Her book is a bold and fascinating read in which she bravely tackles all the challenges, including racism, which she has faced.
She says she has always known that she was black and she was fine with that because it was something that was very normal back home in Zimbabwe.
“It wasn’t something that needed defending or explaining — it simply was,” she writes in her book, “Everyone looked like me — my friends, my teachers, the shopkeepers, even the people on TV.
“Being black wasn’t political or loud, it was peaceful, background, freedom.
“But, when I started attending school as the only black pupil (at her school) in England, everything changed.
“Here, being black isn’t just who I am — it’s what I am to other people. A label. A burden.

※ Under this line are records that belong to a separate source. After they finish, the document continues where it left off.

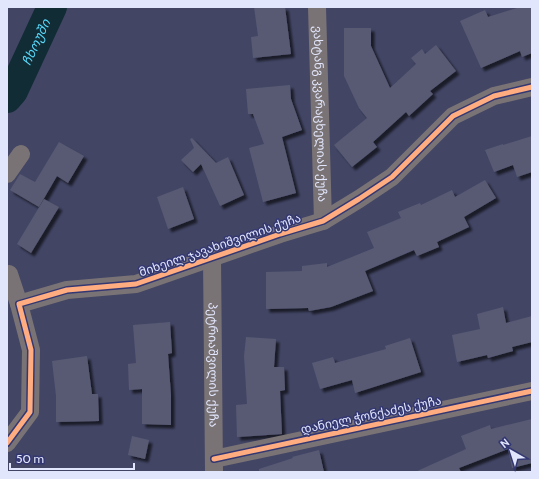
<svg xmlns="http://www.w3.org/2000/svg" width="539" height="479" font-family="Cabin,'Noto Sans Georgian',sans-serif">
<defs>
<filter id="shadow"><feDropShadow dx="3.5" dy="3.5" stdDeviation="1" flood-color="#0009"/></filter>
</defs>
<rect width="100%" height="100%" fill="#424564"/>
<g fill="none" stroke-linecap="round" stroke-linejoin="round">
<path stroke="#122c36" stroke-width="30" id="s1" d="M 7,98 L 13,91 L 52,7"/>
</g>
<g fill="#585a73" filter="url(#shadow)">
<path d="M 254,7 L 285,7 L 291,54 L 253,58 L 251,37 L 258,36 Z"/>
<path d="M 520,7 L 532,7 L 532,53 L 522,57 L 520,51 L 481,68 L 460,21 L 485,10 L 488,17 Z"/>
<path d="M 344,28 L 371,28 L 371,46 L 390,88 L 416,64 L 411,58 L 422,49 L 425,54 L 436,45 L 456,71 L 430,91 L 433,94 L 409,116 L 406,112 L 373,142 L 377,147 L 352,167 L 334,145 L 367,118 L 359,108 L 344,76 Z"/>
<path d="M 290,85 L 291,99 L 302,130 L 282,137 L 296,193 L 263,202 L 249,148 L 264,144 L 253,114 L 248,114 L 246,89 Z"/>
<path d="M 532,136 L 532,172 L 517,177 L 513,165 L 494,172 L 485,150 L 503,144 L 503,145 Z"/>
<path d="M 192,138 L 216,163 L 228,157 L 244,195 L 220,206 L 201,164 L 193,172 L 181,160 L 194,148 L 190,139 Z"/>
<path d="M 59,142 L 84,156 L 68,183 L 57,176 L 39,207 L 10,190 L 20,174 L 35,182 Z"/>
<path d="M 485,180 L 496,198 L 464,217 L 469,227 L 437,242 L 439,247 L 417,256 L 414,250 L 365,271 L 373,291 L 331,307 L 309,311 L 308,308 L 266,309 L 266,272 L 302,271 L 302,266 L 327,263 L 327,267 L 374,248 L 367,232 L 401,218 L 398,212 L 420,203 L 421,205 L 452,190 L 455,197 Z"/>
<path d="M 183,187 L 194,219 L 168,229 L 157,197 Z"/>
<path d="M 44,199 L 59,207 L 31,253 L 17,244 Z"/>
<path d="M 503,307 L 506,323 L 532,316 L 532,342 L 512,347 L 513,351 L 488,358 L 487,355 L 457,362 L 452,335 L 480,329 L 477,314 Z"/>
<path d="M 170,322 L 172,353 L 168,354 L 171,395 L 171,425 L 142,424 L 142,389 L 129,390 L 128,364 L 136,363 L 133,325 Z"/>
<path d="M 246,337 L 276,339 L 274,367 L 284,367 L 285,390 L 280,391 L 282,434 L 237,437 L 236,405 L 247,404 L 244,356 Z"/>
<path d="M 410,338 L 421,372 L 355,393 L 352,380 L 320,389 L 312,363 L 333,357 L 335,363 L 386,349 L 385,346 Z"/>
<path d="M 87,356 L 92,394 L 98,394 L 99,421 L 56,422 L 56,396 L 52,361 Z"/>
<path d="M 532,419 L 532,463 L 512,468 L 508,449 L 459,468 L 461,472 L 415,472 L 466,449 L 461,436 L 490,425 L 491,429 Z"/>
<path d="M 132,436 L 149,440 L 145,459 L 128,455 Z"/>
<path d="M 319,450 L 324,472 L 259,472 L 259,469 L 293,458 L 292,457 Z"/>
</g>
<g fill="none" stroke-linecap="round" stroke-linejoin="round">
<g stroke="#7a7376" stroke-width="18">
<path id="s2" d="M 317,7 L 323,221"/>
<path d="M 7,174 L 21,154"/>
<path id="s3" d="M 212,258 L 214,472"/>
<path d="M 7,275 L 9,274 L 19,304"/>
<path d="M 7,443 L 30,412 L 31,350 L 19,304 L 67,290 L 136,284 L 280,234 L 323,221 L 359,199 L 392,177 L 453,116 L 494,96 L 532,87"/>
<path d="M 214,459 L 532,391"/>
</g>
<g stroke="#343872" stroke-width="8">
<g id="cycleway">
<path d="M 7,443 L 30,412 L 31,350 L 19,304 L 67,290 L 136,284 L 280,234 L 323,221 L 359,199 L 392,177 L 453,116 L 494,96 L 532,87"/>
<path d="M 214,459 L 532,391"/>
</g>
</g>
<use href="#cycleway" stroke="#ffac80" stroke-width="5"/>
</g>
<g text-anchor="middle" stroke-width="3" stroke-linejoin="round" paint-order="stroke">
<g font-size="12" fill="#e2e6fc" stroke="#343872">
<text dy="4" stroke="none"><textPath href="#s2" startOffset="107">ვახტანგ კვარაცხელიას ქუჩა</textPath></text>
<text transform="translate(220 245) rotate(-19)" y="4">მიხეილ ჯავახიშვილის ქუჩა</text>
<text dy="4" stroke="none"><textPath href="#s3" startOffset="107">პეტრიაშვილის ქუჩა</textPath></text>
<text transform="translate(371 415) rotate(-12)" y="4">დანიელ ჭონქაძეს ქუჩა</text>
</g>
<g font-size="13" font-style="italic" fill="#58d9fa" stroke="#343872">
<text dy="5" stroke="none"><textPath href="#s1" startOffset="63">ჩხოუში</textPath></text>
</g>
</g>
<rect width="539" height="479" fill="none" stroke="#e2e6fc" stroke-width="16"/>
<g transform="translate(511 451) rotate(321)" stroke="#343872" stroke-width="3" paint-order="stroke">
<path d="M0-3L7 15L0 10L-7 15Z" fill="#e2e6fc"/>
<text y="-6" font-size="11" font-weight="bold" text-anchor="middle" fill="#e2e6fc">N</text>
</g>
<path d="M10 463v6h124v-6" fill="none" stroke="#e2e6fc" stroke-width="2"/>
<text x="16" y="463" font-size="12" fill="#e2e6fc" stroke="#343872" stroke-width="3" paint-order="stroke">50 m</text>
</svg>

Something they notice before they notice me.”
She is not the only one who has faced such hurdles.
She just happens to be the teenager who has dared to put it into a book and tell the world her story.
We salute Mikaylah for her bravery.
By writing her story she has managed to confront the issues which were haunting her.
She has managed to push them into the open for others to debate.
It’s not a weight that she carries anymore.
She now understands that this is the way the world is and has accepted it that way.
Writing her book has helped her, in a way, to heal.